4 janvier 2022 2 04 /01 /janvier /2022 16:24

Même s'ils sont très Parisiens, Bastien et Alfred veulent changer d'air... Chômeurs ou de petits boulots en petits boulots, ils en viennent à rêver du Canada: comme le dit en permanence Bastien (Albert Préjean), c'est grand, et il y a "des Eskimos au Nord et des nègres et des Peaux-rouges au Sud"... C'est lui, d'ailleurs, qui souhaite y emmener son copain pour échapper aux entretiens d'embauche, aux figurations d'un jour.
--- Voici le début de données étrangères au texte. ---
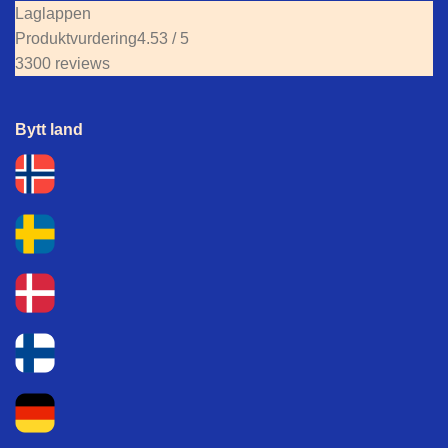
Laglappen
Produktvurdering
4.53 / 5
3300 reviews
Bytt land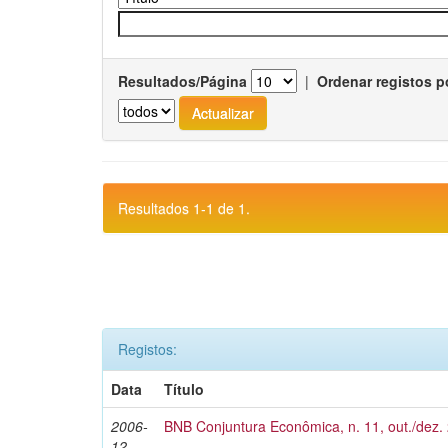
Resultados/Página
|
Ordenar registos p
Resultados 1-1 de 1.
Registos:
Data
Título
2006-
BNB Conjuntura Econômica, n. 11, out./dez.
12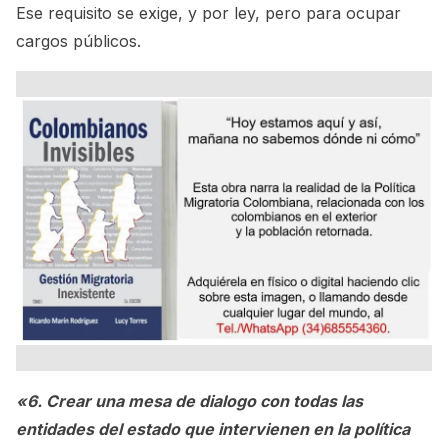
Ese requisito se exige, y por ley, pero para ocupar
cargos públicos.
«6. Crear una mesa de dialogo con todas las
entidades del estado que intervienen en la política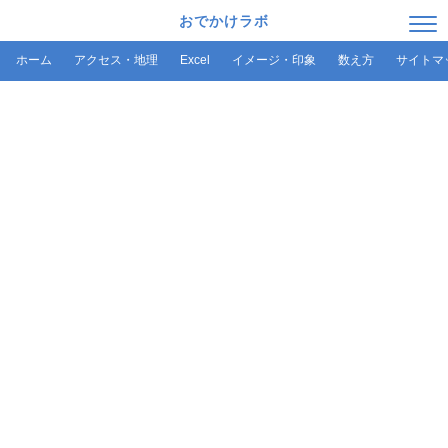
おでかけラボ
ホーム
アクセス・地理
Excel
イメージ・印象
数え方
サイトマ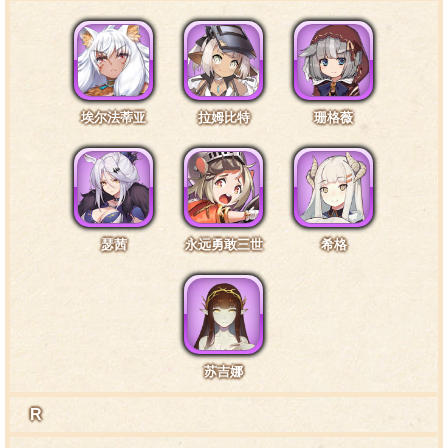
埃尔法蒂亚
拉姆比特
珊格薇
瑟茜
永远勇敢三世
希格
苏吉娜
R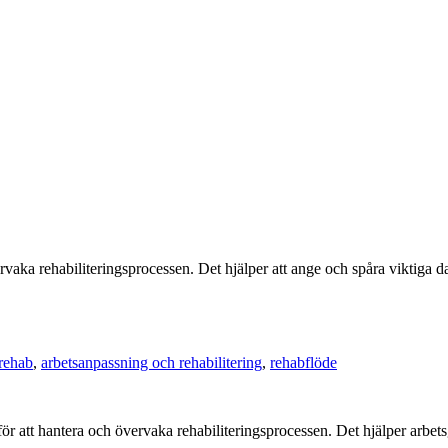
vervaka rehabiliteringsprocessen. Det hjälper att ange och spåra viktiga d
rehab
,
arbetsanpassning och rehabilitering
,
rehabflöde
ör att hantera och övervaka rehabiliteringsprocessen. Det hjälper arbet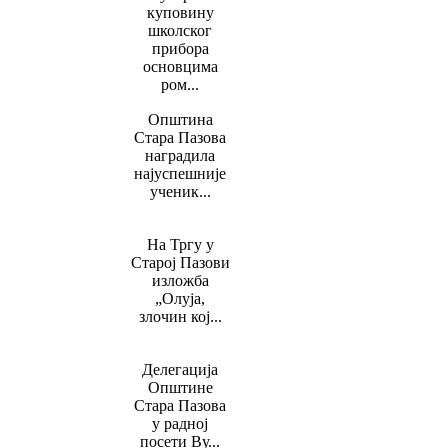
куповину
школског
прибора
основцима
ром...
Општина
Стара Пазова
наградила
најуспешније
ученик...
На Тргу у
Старој Пазови
изложба
„Олуја,
злочин кој...
Делегација
Општине
Стара Пазова
у радној
посети Ву...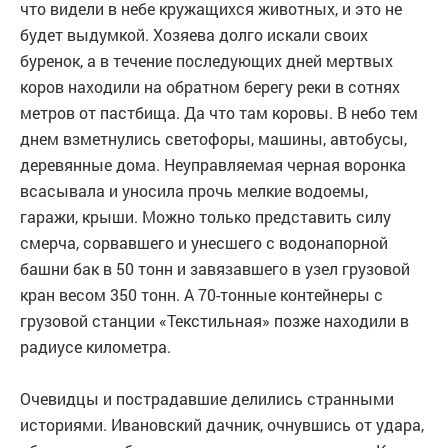
что видели в небе кружащихся животных, и это не
будет выдумкой. Хозяева долго искали своих
буренок, а в течение последующих дней мертвых
коров находили на обратном берегу реки в сотнях
метров от пастбища. Да что там коровы. В небо тем
днем взметнулись светофоры, машины, автобусы,
деревянные дома. Неуправляемая черная воронка
всасывала и уносила прочь мелкие водоемы,
гаражи, крыши. Можно только представить силу
смерча, сорвавшего и унесшего с водонапорной
башни бак в 50 тонн и завязавшего в узел грузовой
кран весом 350 тонн. А 70-тонные контейнеры с
грузовой станции «Текстильная» позже находили в
радиусе километра.
Очевидцы и пострадавшие делились странными
историями. Ивановский дачник, очнувшись от удара,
Alfred (Hubert Prélier), lui, suit son copain plus qu'autre chose. Mais arrivés au Hâvre, il leur faut attendre que le bateau, le paquebot Tenacity, répare une avarie. Dans la pension de famille où ils trompent l'ennui, ils se lient avec la petite serveuse Thérèse (Marie Glory): Bastien la drague effrontément entre deux rencontres d'un soir, et Alfred, lui, est amoureux...

C'est un film à part dans la carrière de Duvivier, mais d'abord parce que c'était le préféré de son auteur quand on lui demandait de choisir un film des années 30! Donc, la décennie de La tête d'un homme, de Pépé le Moko, de La Belle équipe et La fin du jour, excusez du peu... Dans l'état du film tel qu'on peut le voir aujourd'hui (et encore il me semble qu'il a même été considéré comme perdu corps et biens), ça peut étonner, tant il ressemble à un film de vacances...

Pourtant, le metteur en scène y montre tout son univers: il part d'ailleurs d'un étonnant prologue, une scène de danse tahitienne avec moult nudité, qui s'achève au bout d'une minute par le mot fin... Les héros sont au cinéma avec leur bande de copains, et parlent forcément, après la séance, d'exotisme! De la bande de sept ou huit gaillards qui fréquentent tous les mêmes studios Parisiens où ils gagnent de quoi survivre, Duvivier va en extraire deux, et les montrer partir vers leur terre promise, sous les moqueries des autres. Comme toujours chez Duvivier, le groupe semble résister à toute tentation de solidarité! Enfin, les deux vont tourner autour de la même femme, comme dans La belle équipe. Duvivier y montre en permanence son talent pour le gros plan pertinent et la composition de première classe... Et bien que ce soit une comédie, ça ne finira pas sans amertume. On parie qu'on ne verra jamais le Canada?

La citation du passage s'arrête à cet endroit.